Kuduz virüsü, kuduz bir hayvanla temas edilmesi halinde bulaşan bir hastalıktır. Kuduz virüsü, bulaştığı andan itibaren sinir sistemini doğrudan etkileyerek beyin ve omuriliklerin zarar görmesine neden olarak ölümcül sonuçlar doğurabilir. Peki kuduz, ilk temastan kaç gün sonra kendini belli ede?
Kuduz, kuduz virüsü taşıyan bir hayvanın ısırmasıyla kolayca bulaşabilen, özellikle çocuklar için oldukça tehlikeli bir hastalıktır. Kuduz virüsü, genellikle ısırıkla bulaşsa da nadiren ısırık dışı temaslarla da bulaşabildiği görülür. Kuduz virüsünün bulaşmasıyla kişilerin ciddi zararlar görmemesi için temastan hemen sonra muhakkak doktora başvurulması önerilir. Başı boş sokak hayvanlarının saldırılarının arttığı bu günlerde, aşılarının yapıldığından emin olunmayan hayvan temasından muhakkak doktora gidilmesi gerekir.

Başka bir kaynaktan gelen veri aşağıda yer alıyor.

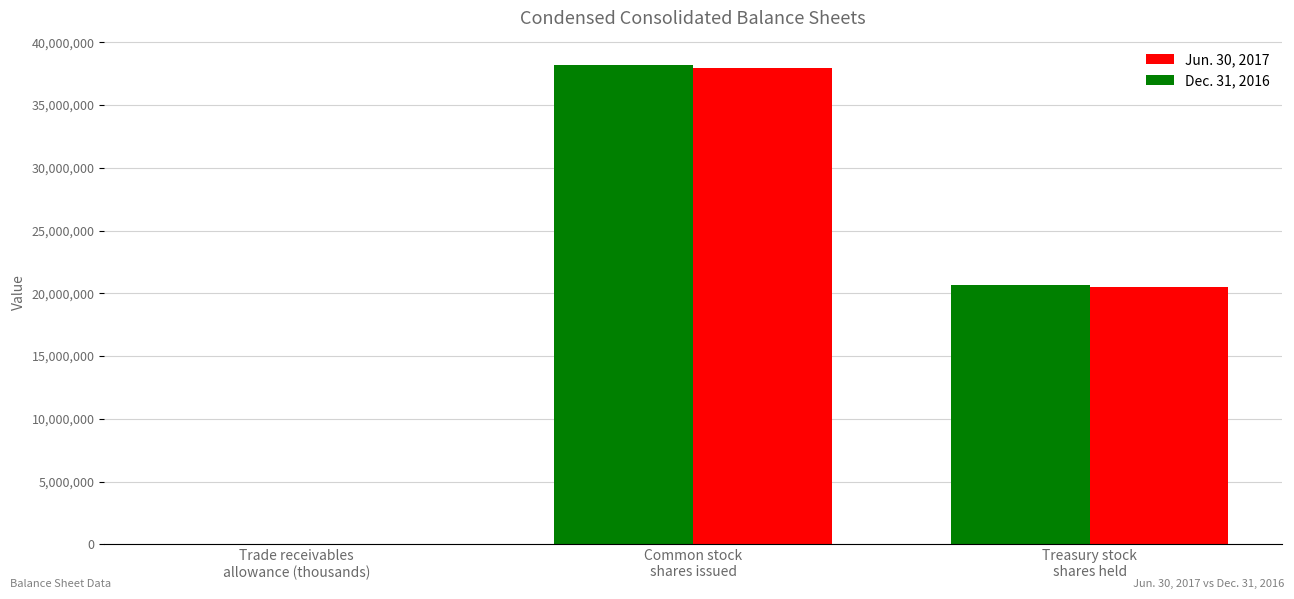

What is the maximum value for Dec. 31, 2016?

37939032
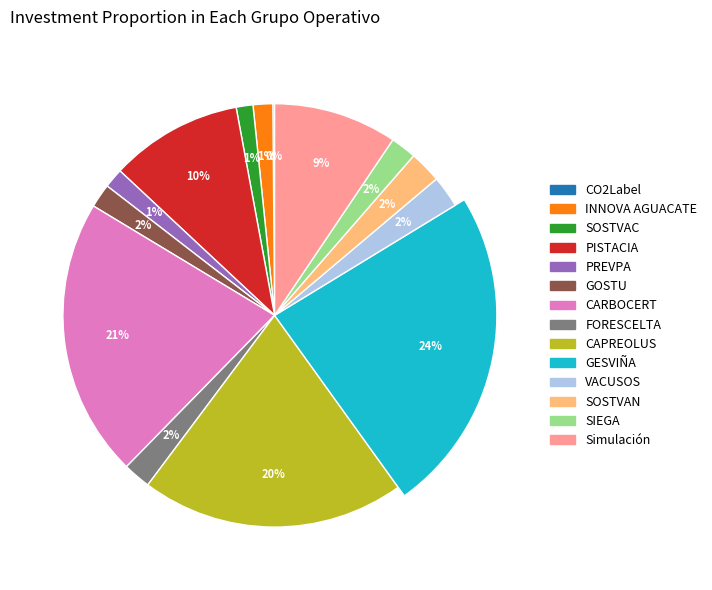

What percentage is the INNOVA AGUACATE slice, to the nearest percent?

1%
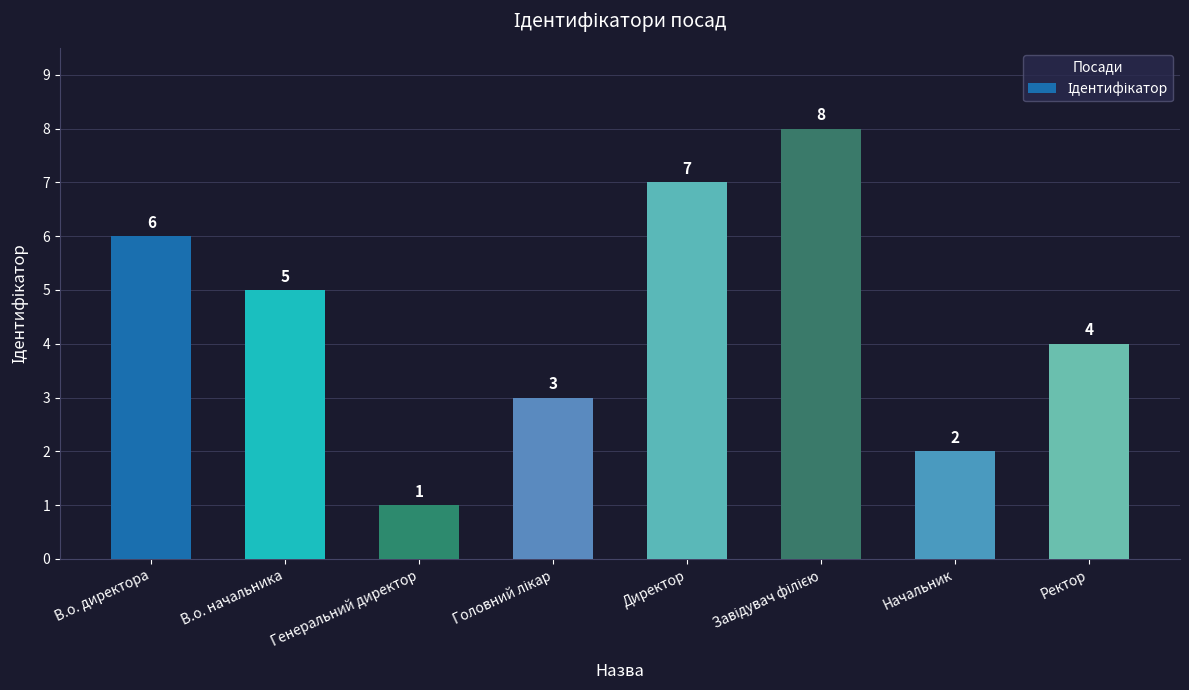

Which label corresponds to the smallest value in the chart?

Генеральний директор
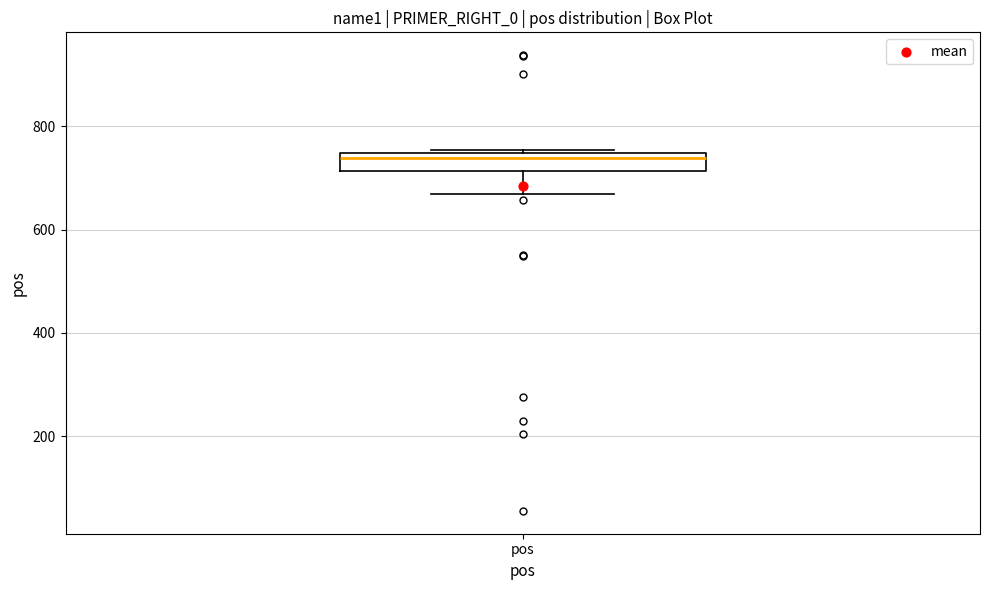

Transcribe this box plot: give where the median line is, the range the box spans, and where the two whiskers end, as read against the y-axis. The values are not printed on the chart, so give them approximately, as read against the axis.

median 740 (just below the box's upper edge), box 720 to 740, whiskers 660 to 760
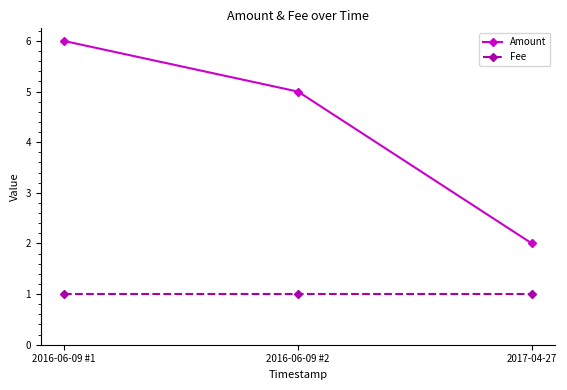

What is the difference between the maximum and minimum values in the Amount series?

4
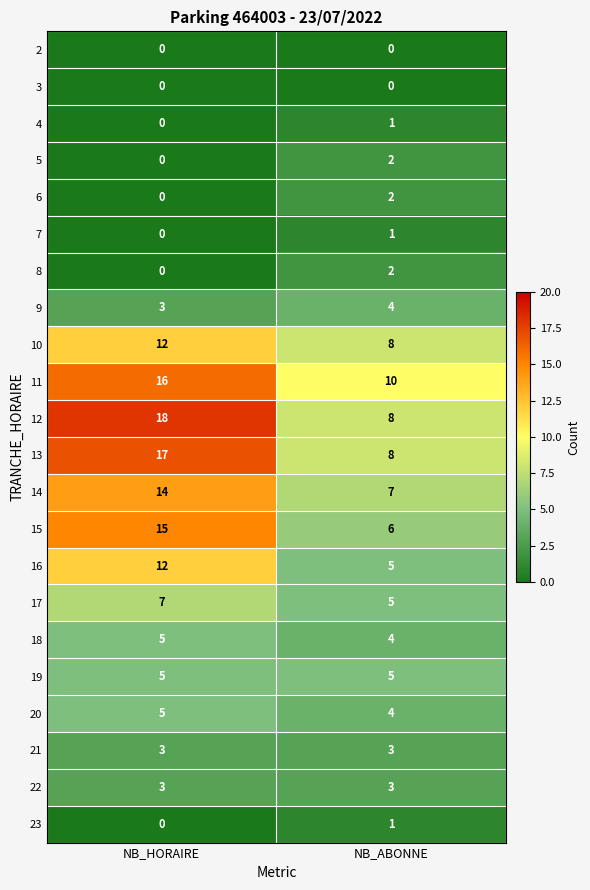

Which series has the widest spread of values?

12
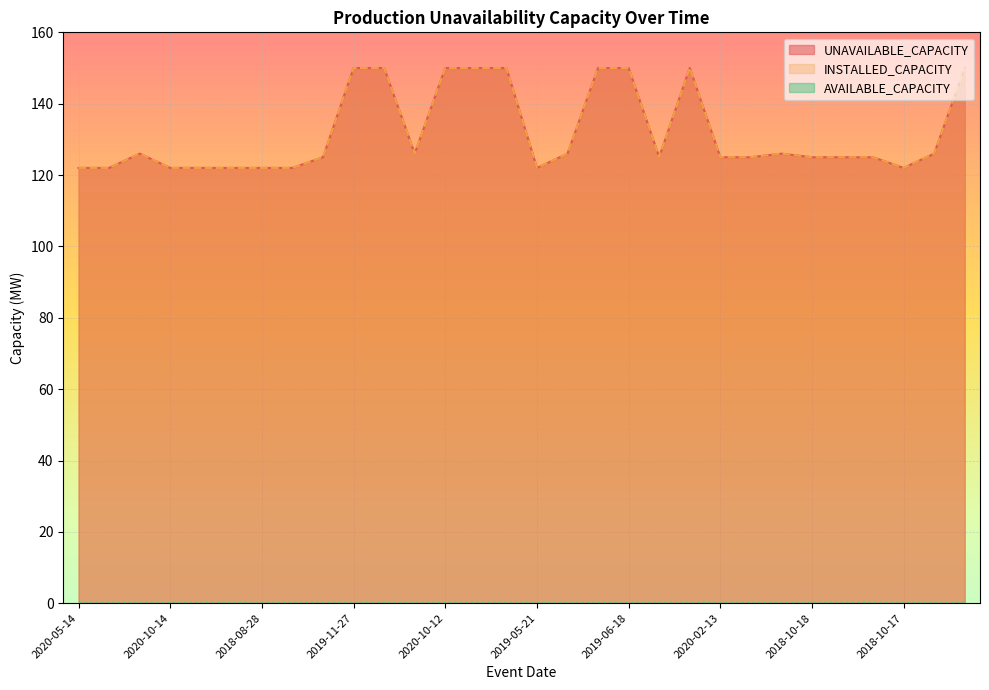

At which category does the chart reach its peak across all series?

2019-11-27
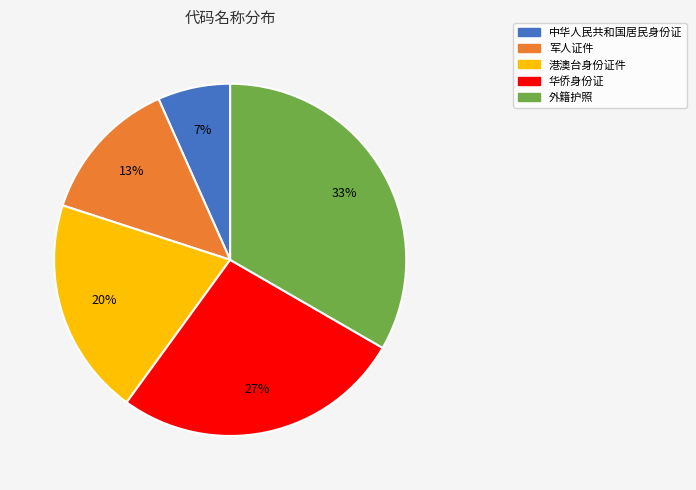

Rank the categories by value from lowest to highest.

中华人民共和国居民身份证, 军人证件, 港澳台身份证件, 华侨身份证, 外籍护照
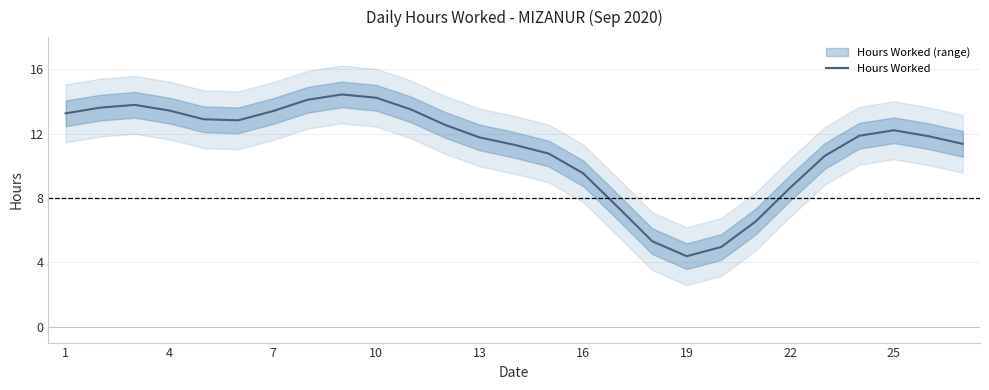

The Hours Worked series shows 1.7 at 19. True or false?

False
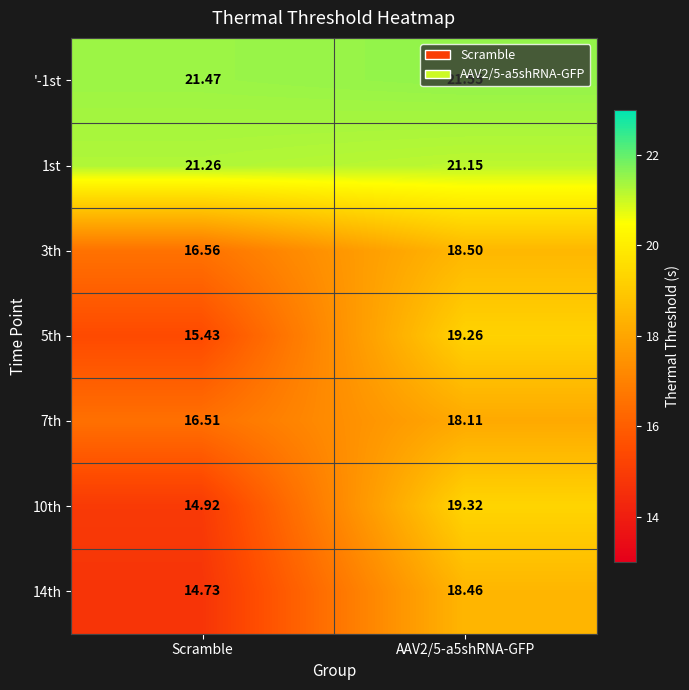

At which label is 10th closest to 17?

Scramble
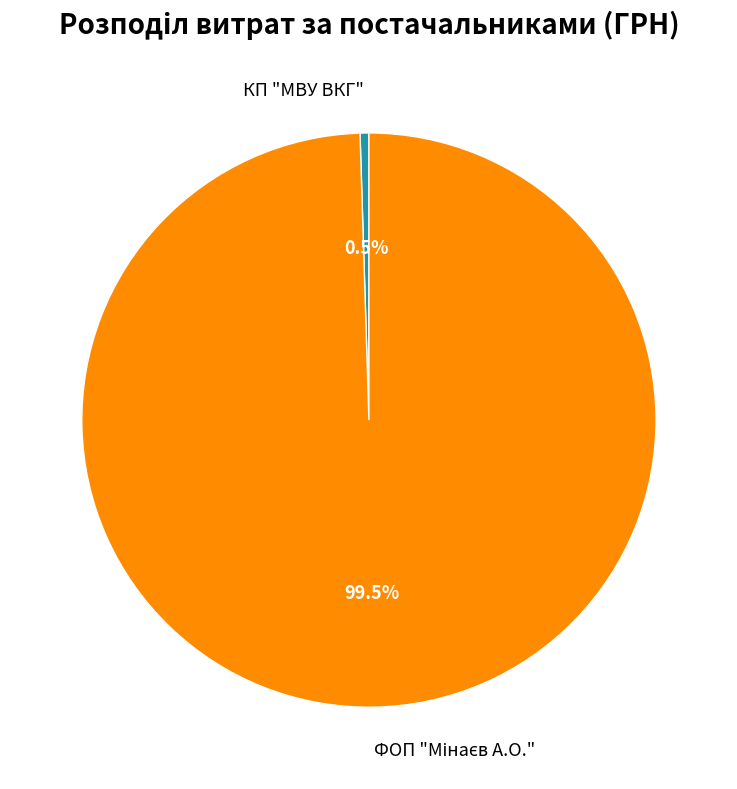

To the nearest percent, what is the difference between the largest and smallest slice percentages?

99%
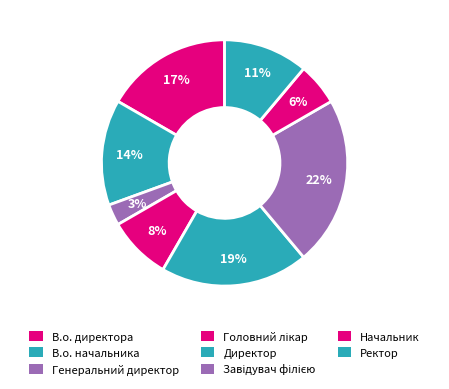

How many segments does this pie chart have?

8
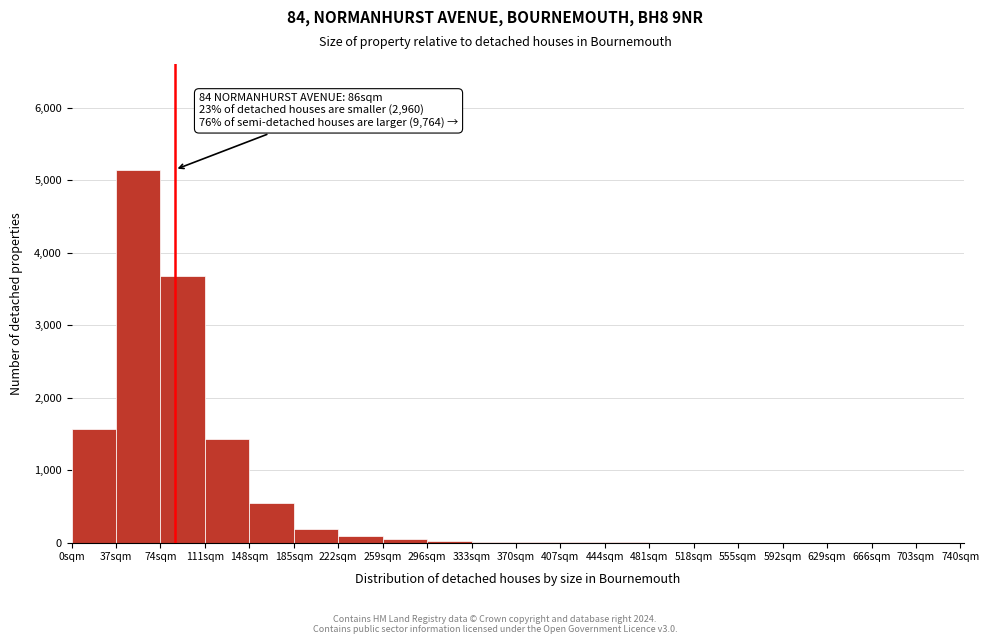

Which range on the x-axis has the tallest bar?

37 to 74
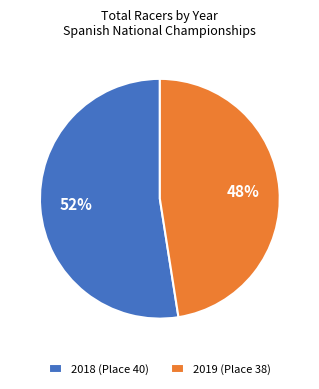

To the nearest percent, what portion does 2019 (Place 38) represent?

48%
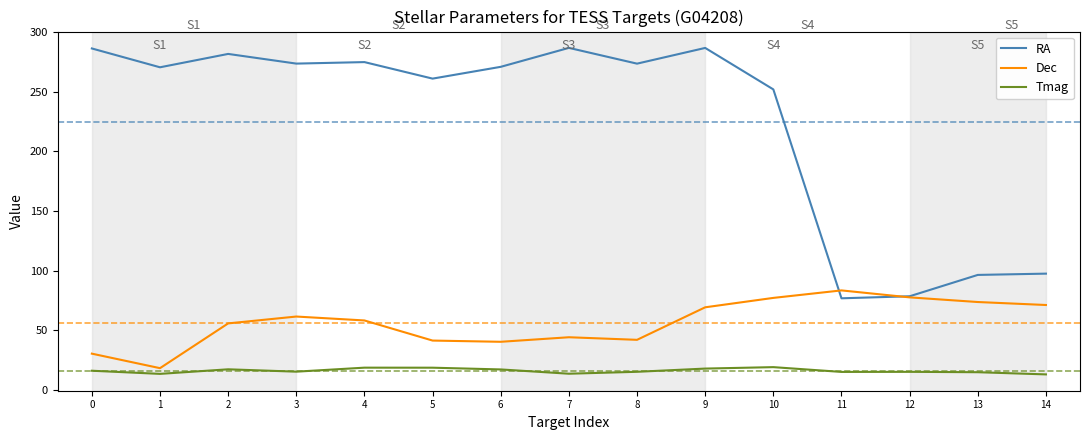

True or false: Tmag has more than 2 points higher than both neighbors.

True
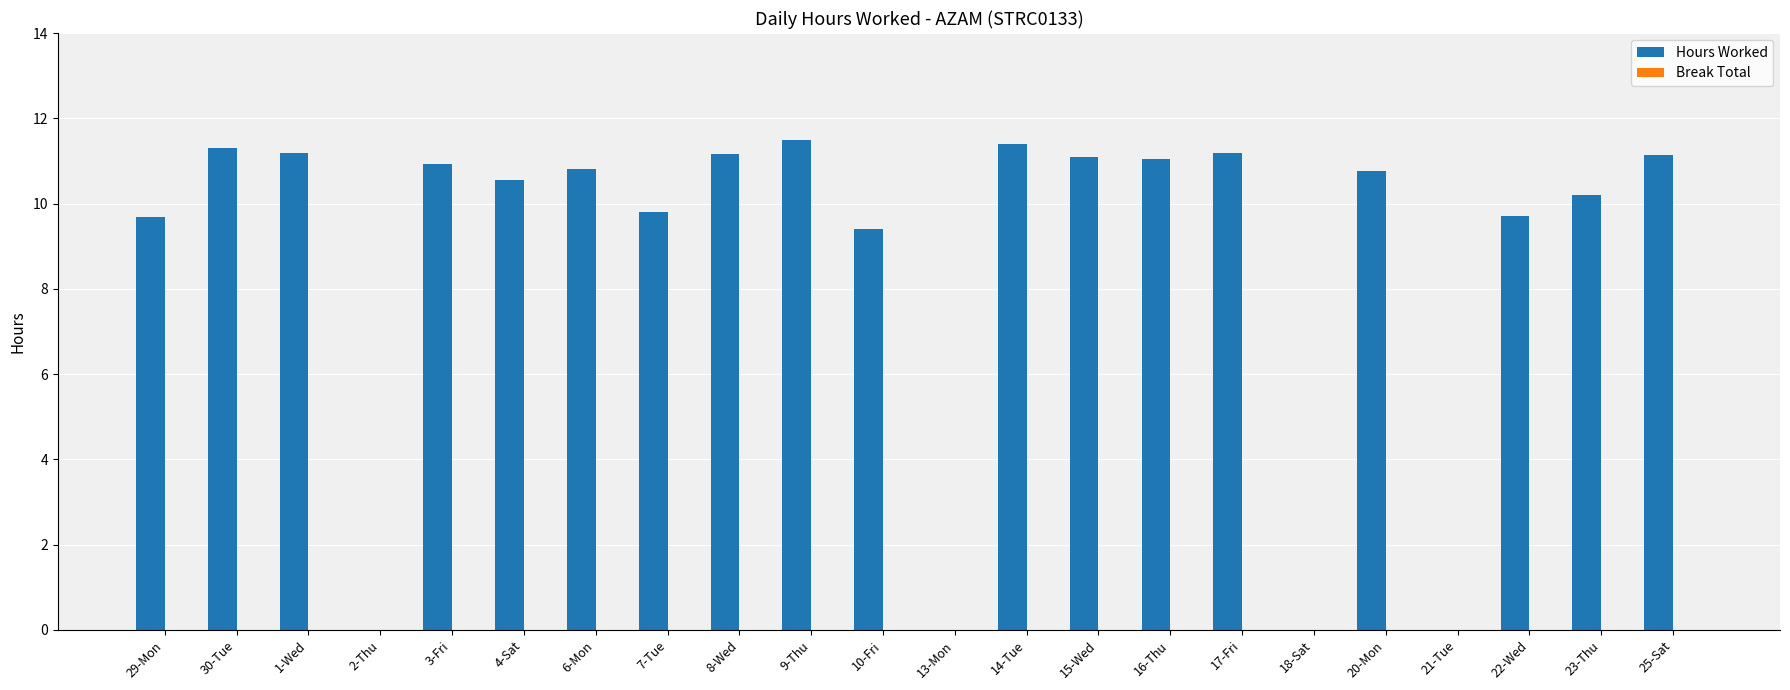

Between 13-Mon and 8-Wed, which is larger?

8-Wed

Kuduz virüsü yüksek ateş, baş ağrısı, halsizlik gibi semptomlarla gribe benzer. Bu belirtilerin görülmeye başlamasıyla hemen doktora baş vurulması gerekir. Erken müdahale olmaması halinde neticeleri çok daha tehlikeli olabilir. Dr. Özlem Karagöl, virüsünün bulaşmasının ardından inkübasyon süresinin 31-90 gün arasında değiştiğini söyleyerek olguların %30’unda 30 gün, %54’ünde 31-90 gün, %15’inde 90 günden fazla ve %1’inde bir yıldan uzun olarak bildirildiğine değindi. Kuduzun diğer belirtileri şöyledir:
Halsizlik
Isırılan bölgede geçmeyen acı, yangın ve kanama
Mide bulantısı ve kusma
Yüksek ateş
Şiddetli baş ağrısı
Kuduz şüpheli hayvan ile temasta yara yerine yapılacak ilk yardım uygulaması hayat kurtarıyor. Altınbaş Üniversitesi Öğretim Görevlisi, SHMYO İlk Yardım Bölüm Başkanı Özlem Karagöl, ölüm riskinin çok yüksek olduğu kuduz vakalarında, ilk anda yapılması gerekenleri anlattı. Özlem Karagöl, yaranın en az 15 dakika su ve sabunla yıkanması, deterjan, iyot bileşiği ya da virüs öldürücü etkisi olan bir maddenin yarada kullanılmasını önerdi. Dünya Sağlık Örgütü (DSÖ)’nün de önerdiği bu yöntemin mutlaka uygulanmasını, sabun bulunamaması halinde yaranın bol su ile yıkanması gerektiğini belirtti.
Türkiye’nin hâlâ kuduz yönünden endemik bir bölge kabul edildiğini belirten Özlem Karagöl, ülkemizde yılda yaklaşık 300 bine yakın insanın kuduz tedavisi olduğunu kaydetti. Kuduz riski konusunda Türkiye’nin, Afrika ve Asya ülkeleri ile aynı yüksek risk kategorisinde bulunduğuna dikkat çekti. Dünya Sağlık Örgütünün verilerine göre Türkiye, 2008 yılından beri kırmızı renkle ifade edilen yüksek risk kategorisinde yer alıyor.
Özlem Karagöl, kuduz nedeniyle ölümün genellikle ilk semptomların görünmesinden iki hafta içinde gerçekleştiğini de belirtti. Kardiyopulmoner bozuklukların, en sık görülen tıbbi komplikasyonlar olduğundan söz etti. “Sinüs taşikardisi çok yaygındır ve kalp hızı, ateşin yüksekliğine göre beklenenden daha fazladır. Aritmi, kalp yetmezliği, hipotansiyon ve kardiyak şok gibi çeşitli kardiyak komplikasyonlar görülebilir.” açıklamalarını yaptı. Kişilik değişiklikleri ve idrak bozukluğu gibi nörolojik bulgular dikkatli bir gözlemle saptanabilir. Anksiyete, depresyon ve huzursuz ruh hali yaygındır. Uykusuzluk ve kabuslar sık sık tarif edilir. Göze ve burna yakın ısırıklarda görme ve koku duyusuna ilişkin halüsinasyonlar ortaya çıkabilir.” bilgilerini de ekledi.